AOC Responds After Socialist Wins House Primary

Rep. Alexandria Ocasio-Cortez is celebrating after another socialist-backed candidate scored a major victory in a Democratic U.S. House primary Tuesday night.

Melat Kiros, a 29-year-old socialist, defeated 30-year incumbent Rep. Diana DeGette in a deep-blue House district anchored in Denver, Colorado, marking another major win for the Democratic Party’s far-left wing.

The result comes just days after a slate of socialist candidates won Democratic primaries in New York City, giving the Democratic Socialists of America another sign that its influence inside the party is growing.

After the race was called, Kiros framed the victory as part of a larger political movement.

“Denver voters of all ages, of all races, of all religions sent a clear message: we will not wait… We won tonight, but this is about something so much bigger than this moment… This is a movement. And we are just getting started,” she said.

During the campaign, Kiros praised Ocasio-Cortez as one of the figures who helped inspire her political approach.

“AOC and Summer Lee, I think those two have really done an incredible job of highlighting the cause for a lot of the failure to deliver for working people in the country,” Kiros said.

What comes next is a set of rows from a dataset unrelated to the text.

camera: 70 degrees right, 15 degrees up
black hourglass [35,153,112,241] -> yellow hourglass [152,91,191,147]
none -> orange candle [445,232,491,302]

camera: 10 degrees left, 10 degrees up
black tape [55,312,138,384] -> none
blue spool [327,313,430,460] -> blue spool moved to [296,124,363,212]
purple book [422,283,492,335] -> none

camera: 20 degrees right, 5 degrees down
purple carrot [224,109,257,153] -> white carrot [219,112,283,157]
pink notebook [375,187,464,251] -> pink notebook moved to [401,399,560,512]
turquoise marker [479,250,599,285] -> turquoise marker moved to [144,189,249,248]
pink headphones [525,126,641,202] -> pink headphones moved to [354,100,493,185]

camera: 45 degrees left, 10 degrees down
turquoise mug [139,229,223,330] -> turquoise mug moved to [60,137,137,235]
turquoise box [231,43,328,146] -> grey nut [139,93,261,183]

The DSA had openly hoped DeGette’s defeat would prove the socialist left’s momentum was spreading beyond New York.

“Today, the East Coast, next week the Mountain West,” the DSA wrote in a social media post last week.

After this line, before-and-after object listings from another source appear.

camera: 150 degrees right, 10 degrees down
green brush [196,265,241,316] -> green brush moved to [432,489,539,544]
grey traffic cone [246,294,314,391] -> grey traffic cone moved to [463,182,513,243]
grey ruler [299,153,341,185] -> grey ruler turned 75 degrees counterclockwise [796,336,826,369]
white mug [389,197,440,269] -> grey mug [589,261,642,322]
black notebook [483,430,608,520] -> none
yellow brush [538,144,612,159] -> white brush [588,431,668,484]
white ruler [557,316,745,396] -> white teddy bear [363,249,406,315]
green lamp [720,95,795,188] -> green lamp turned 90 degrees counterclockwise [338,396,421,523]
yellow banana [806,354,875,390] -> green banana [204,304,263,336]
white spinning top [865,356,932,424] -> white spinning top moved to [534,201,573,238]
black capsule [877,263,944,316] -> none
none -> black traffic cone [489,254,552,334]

If Kiros wins the general election in November, she is expected to align with the far-left group known as the Squad and become one of a small but growing number of open socialists in the House.

Kiros, who was born in Ethiopia, ran an insurgent campaign against DeGette, a longtime incumbent who was already considered a progressive Democrat.

Her campaign was also boosted by controversial socialist streamer Hasan Piker, who has said Hamas is “a thousand times better” than Israel and has praised the Chinese Communist Party.

Kiros’ past statements on Israel, Hamas, and U.S. foreign policy became a major flashpoint in the race.

In 2023, Kiros, a PhD student and lawyer, was fired from a New York firm after publishing an open letter arguing that pro-Palestinian student protesters calling for the elimination of Israel were not antisemitic and appearing to endorse Hamas.

Kiros has also suggested that the United States bore responsibility for the conditions that led to 9/11.

“Inevitable in the sense that we destabilized a lot of the Middle East that forced people to believe that another act of violence was the only response,” Kiros told 9News when asked if she believed the terror attack was “the inevitable consequence of American foreign policy.”

“And again, just like I said before, our responsibility is to get rid of those conditions that lead to violence in the first place,” Kiros continued.

She also described the Oct. 7, 2023 attacks against Israel as the “inevitable consequence of apartheid.”

Kiros later declined to call the firebombing of protesters in Boulder who were calling for the release of hostages held by Hamas in Gaza antisemitic.

“I don’t know what was in the heart of the perpetrator,” Kiros told Colorado’s 9News in a recent television interview. “All I know is that he went and attacked innocent people because of what they might have believed.”

A June 2025 bipartisan resolution condemned the Boulder attack as part of a “rise in ideologically motivated attacks on Jewish individuals.”

Every present lawmaker supported the resolution except Rep. Rashida Tlaib, D-Mich., and Rep. Thomas Massie, R-Ky., who voted present.

For conservatives, Kiros’ victory is another warning sign that the socialist left is no longer operating on the margins of the Democratic Party.

DeGette was not a conservative Democrat.

She was a long-serving progressive incumbent.

Yet even that was not enough to protect her from a challenger backed by the DSA, praised by AOC-aligned activists, and amplified by far-left online influencers.

The result will likely strengthen Republican arguments heading into the midterms that Democrats are being pulled further left by candidates who are hostile to Israel, skeptical of American foreign policy, supportive of massive government expansion, and eager to remake the party from within.

Ocasio-Cortez’s celebration of the result also comes as speculation continues about her own national ambitions.

Earlier this month, she did not rule out a 2028 presidential run when asked by Fox News.

“Could I be president?” Ocasio-Cortez said. “Could I not be president? Maybe, maybe not.”

She argued that achieving universal health care would matter more than holding any particular title, including the presidency.

Ocasio-Cortez has repeatedly tried to frame her political future around policy outcomes rather than personal ambition.

But with socialist candidates now winning primaries from New York to Colorado, her influence inside the Democratic Party is becoming harder to ignore.

The Squad was once treated as a loud but limited faction.

Now, its ideological allies are knocking off long-time incumbents.

For Democrats, that means a growing internal power struggle.

For Republicans, it means a clear campaign message: the socialist left is expanding, and the Democratic establishment is failing to stop it.